Mais de seis em cada dez brasileiros que precisaram de atendimento médico no último ano simplesmente desistiram de procurar ajuda. A principal porta de entrada para o sistema público e privado de saúde — a Atenção Primária à Saúde (APS) — tem falhado em garantir o acesso inicial ao cuidado, revela o primeiro módulo da pesquisa “Mais Dados Mais Saúde”, divulgada nesta quinta (25).
O estudo, conduzido pelas organizações Vital Strategies e Umane, em parceria com a Universidade Federal de Pelotas (UFPel) e apoio do Instituto Devive e da Resolve to Save Lives, entrevistou 2.458 brasileiros adultos entre agosto e setembro de 2024.
Os motivos para não buscar atendimento, mesmo em situações de necessidade, são múltiplos e apontam tanto problemas estruturais quanto culturais. Entre os principais entraves citados estão a superlotação e demora no atendimento (46,9%), burocracia no encaminhamento (39,2%), o hábito da automedicação (35,1%) e a crença de que o problema de saúde não era grave (34,6%).
O levantamento mostra que há uma sobrecarga no sistema, mas também um comportamento recorrente de recorrer a soluções não médicas, o que pode agravar quadros simples.
Além da desistência, a dificuldade em conseguir atendimento mesmo após a procura também é expressiva. Entre os entrevistados, 40,5% afirmaram ter buscado ajuda médica sem sucesso. As razões vão desde o tempo de espera excessivo (62,1%) até a falta de equipamentos (34,4%), ausência de profissionais qualificados (30,5%) e falta de atenção durante o atendimento (29%).
“Como porta de entrada do SUS e em seu papel de ordenadora do cuidado, a Atenção Primária à Saúde deve estar organizada de modo a garantir que a maioria das questões de saúde da população sejam preveníveis e tratáveis, sem que evoluam para quadros mais complexos. Fortalecer estes mecanismos para que a população busque cuidado oportunamente quando necessário e receba o atendimento que precisar é fundamental para termos um sistema de saúde mais eficiente e resolutivo, afirma Thaís Junqueira, superintendente-geral da Umane.
Para os especialistas envolvidos, os dados evidenciam que existem importantes pontos de melhoria para que a APS cumpra integralmente seu papel de prevenir, tratar precocemente e coordenar o cuidado.
Ainda assim, a qualidade percebida por quem conseguiu ser atendido apresenta nuances positivas. A maior parte dos respondentes avaliou bem o respeito à privacidade (79,2%) e a clareza das explicações fornecidas (75,1%). Também receberam avaliações favoráveis a confiança no profissional (67,8%), a possibilidade de fazer perguntas (64,4%) e a participação nas decisões sobre o tratamento (59,8%). No entanto, o tempo de espera e a dificuldade de encaminhamento continuam sendo pontos críticos — foram mal avaliados por 57,6% e 51,5% dos entrevistados, respectivamente.

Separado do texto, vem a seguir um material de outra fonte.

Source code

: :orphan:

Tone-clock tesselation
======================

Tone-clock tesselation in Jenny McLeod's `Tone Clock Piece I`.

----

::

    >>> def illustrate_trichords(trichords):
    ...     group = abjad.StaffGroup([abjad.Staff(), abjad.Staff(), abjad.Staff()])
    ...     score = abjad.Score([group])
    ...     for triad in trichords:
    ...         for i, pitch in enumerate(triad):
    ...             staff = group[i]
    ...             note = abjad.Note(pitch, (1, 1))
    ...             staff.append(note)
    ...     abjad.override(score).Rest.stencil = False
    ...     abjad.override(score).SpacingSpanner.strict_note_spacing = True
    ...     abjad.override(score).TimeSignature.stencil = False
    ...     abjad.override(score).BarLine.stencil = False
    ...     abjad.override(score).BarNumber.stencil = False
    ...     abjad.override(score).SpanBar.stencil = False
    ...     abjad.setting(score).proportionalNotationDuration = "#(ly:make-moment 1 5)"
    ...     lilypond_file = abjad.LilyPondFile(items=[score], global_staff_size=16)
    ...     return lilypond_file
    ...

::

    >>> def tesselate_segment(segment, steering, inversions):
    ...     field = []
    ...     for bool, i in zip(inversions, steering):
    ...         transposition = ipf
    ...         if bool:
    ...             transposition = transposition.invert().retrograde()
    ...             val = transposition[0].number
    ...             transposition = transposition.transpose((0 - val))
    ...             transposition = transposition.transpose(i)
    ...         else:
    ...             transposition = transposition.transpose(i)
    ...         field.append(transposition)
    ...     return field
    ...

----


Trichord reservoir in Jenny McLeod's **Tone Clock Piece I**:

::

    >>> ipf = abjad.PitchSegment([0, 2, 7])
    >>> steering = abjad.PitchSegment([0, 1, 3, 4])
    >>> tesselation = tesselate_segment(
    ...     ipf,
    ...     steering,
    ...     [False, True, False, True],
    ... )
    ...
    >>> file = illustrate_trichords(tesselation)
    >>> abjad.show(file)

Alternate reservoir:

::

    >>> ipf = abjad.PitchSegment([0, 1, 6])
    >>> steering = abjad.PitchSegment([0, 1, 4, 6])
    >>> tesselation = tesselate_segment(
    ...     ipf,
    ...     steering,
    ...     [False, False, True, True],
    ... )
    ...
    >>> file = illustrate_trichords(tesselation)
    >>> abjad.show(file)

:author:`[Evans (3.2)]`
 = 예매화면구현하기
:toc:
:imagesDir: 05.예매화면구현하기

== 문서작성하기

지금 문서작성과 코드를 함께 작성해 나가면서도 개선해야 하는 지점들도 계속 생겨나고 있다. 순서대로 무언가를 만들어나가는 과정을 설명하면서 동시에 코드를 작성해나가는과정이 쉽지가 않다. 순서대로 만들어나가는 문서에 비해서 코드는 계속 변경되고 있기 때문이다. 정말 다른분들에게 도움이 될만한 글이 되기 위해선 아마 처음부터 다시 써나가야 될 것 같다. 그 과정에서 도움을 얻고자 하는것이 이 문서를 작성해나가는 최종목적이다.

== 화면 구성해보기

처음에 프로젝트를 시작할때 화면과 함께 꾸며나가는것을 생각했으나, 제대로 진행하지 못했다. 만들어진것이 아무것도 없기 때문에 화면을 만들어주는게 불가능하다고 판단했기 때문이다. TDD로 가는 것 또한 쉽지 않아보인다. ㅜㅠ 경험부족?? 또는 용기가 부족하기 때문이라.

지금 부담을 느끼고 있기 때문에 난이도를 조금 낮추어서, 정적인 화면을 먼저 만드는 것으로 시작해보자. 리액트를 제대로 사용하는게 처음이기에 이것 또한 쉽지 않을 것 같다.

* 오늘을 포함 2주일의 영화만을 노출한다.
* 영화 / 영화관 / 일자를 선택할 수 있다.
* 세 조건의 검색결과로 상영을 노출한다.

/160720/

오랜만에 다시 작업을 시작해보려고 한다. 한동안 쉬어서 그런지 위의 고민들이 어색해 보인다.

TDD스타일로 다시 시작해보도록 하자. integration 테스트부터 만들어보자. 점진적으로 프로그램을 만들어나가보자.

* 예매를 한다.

“Esses achados sugerem que, embora a maioria dos usuários do sistema de saúde público e privado relate experiências positivas em suas consultas, persistem desafios importantes e estruturais que dificultam o acesso e a qualidade da Atenção Primária à Saúde. São necessárias melhorias que garantam investimentos contínuos e aprimoramento dos serviços para promover maior equidade no cuidado à saúde da população, afirma Luciana Sardinha, diretora-adjunta de doenças crônicas não transmissíveis da Vital Strategies
Toda a coleta foi realizada online, com anúncios segmentados para alcançar uma amostra nacional representativa — ajustada segundo dados do Censo 2022 e da PNS 2019. O formato permitiu a coleta de dados em tempo recorde, com baixo custo e grande capilaridade. “Esse é um passo importante para modernizar a vigilância em saúde e responder rapidamente a contextos emergenciais”, avalia Pedro de Paula, diretor-executivo da Vital Strategies.
Além de fornecer um diagnóstico sobre o acesso à APS, o inquérito tem também uma função internacional. O questionário utilizado está sendo testado em diversos países, com o objetivo de validar uma nova escala global de avaliação da atenção primária.